---------------------------------------------------------------------
        SEPIA: Selectivity Estimation for approximate PredIcAtes
           The Flamingo Project on Data Cleansing
                Release v 1.0
                 September, 2006

      Copyright (C) Chen Li (chenli@ics.uci.edu)
                    Rares Vernica

              Department of Computer Science 
       University of California, Irvine, CA 92697, USA

      See "copyright.txt" for copyright information.

There is absolutely NO WARRANTY OF ANY KIND with respect to this
software; without even the implied warranty of MERCHANTABILITY or
FITNESS FOR A PARTICULAR PURPOSE. IN NO EVENT WILL ANY PARTY BE LIABLE
TO ANYONE FOR ANY DAMAGES ARISING OUT OF THE USE OF THIS SOFTWARE,
INCLUDING, WITHOUT LIMITATION, DAMAGES RESULTING FROM LOST DATA OR
LOST PROFITS, OR FOR ANY SPECIAL, INCIDENTAL OR CONSEQUENTIAL DAMAGES.

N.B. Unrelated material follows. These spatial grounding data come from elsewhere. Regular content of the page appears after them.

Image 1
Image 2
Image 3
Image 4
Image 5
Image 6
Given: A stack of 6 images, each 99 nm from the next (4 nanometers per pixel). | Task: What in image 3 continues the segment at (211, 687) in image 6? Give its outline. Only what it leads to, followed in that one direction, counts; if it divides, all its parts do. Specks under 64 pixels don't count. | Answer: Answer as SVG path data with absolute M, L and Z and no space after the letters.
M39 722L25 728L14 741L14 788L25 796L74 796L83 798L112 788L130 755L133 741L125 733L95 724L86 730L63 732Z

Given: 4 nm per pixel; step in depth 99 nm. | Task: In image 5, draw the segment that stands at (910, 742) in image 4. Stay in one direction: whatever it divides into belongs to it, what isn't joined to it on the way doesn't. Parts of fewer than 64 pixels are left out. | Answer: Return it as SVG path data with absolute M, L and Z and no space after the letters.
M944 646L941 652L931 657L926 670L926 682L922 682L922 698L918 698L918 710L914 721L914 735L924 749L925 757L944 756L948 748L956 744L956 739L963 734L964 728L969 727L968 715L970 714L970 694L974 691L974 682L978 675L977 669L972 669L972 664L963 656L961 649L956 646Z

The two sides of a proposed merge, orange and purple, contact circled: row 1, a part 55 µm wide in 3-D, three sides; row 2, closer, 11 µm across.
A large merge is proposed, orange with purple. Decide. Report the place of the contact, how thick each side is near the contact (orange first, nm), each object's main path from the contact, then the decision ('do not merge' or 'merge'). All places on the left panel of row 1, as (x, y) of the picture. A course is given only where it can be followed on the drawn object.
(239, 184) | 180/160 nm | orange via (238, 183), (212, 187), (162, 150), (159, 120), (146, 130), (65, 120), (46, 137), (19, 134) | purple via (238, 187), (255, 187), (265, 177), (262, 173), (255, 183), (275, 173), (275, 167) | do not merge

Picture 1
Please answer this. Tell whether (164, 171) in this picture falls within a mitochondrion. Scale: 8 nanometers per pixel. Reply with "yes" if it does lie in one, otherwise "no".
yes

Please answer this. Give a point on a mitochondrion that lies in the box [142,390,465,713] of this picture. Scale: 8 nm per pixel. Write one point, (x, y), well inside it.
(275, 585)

The package complies to the GNU copyright terms at
http://www.gnu.org/copyleft/gpl.html. We include a copy of the terms
in gpl.txt in this distribution package. It also complies to the
copyright terms of University of California, Irvine.
  
The information in this software is subject to change without notice
and should not be construed as a commitment by any employees of the
Database Group or any other employee of University of California.
---------------------------------------------------------------------

Feel free to contact the authors if you have questions about this package.
As a courtesy, please send an email to the authors if you use this
package.

1. Introduction

Please read the following paper to get the technical details of this
package on approximate string search:

  Liang Jin, Chen Li: Selectivity Estimation for Fuzzy String
  Predicates in Large Data Sets. VLDB 2005: 397-408

The goal of the package is that given an input dataset it estimates
the error rate of the selectivity estimation process.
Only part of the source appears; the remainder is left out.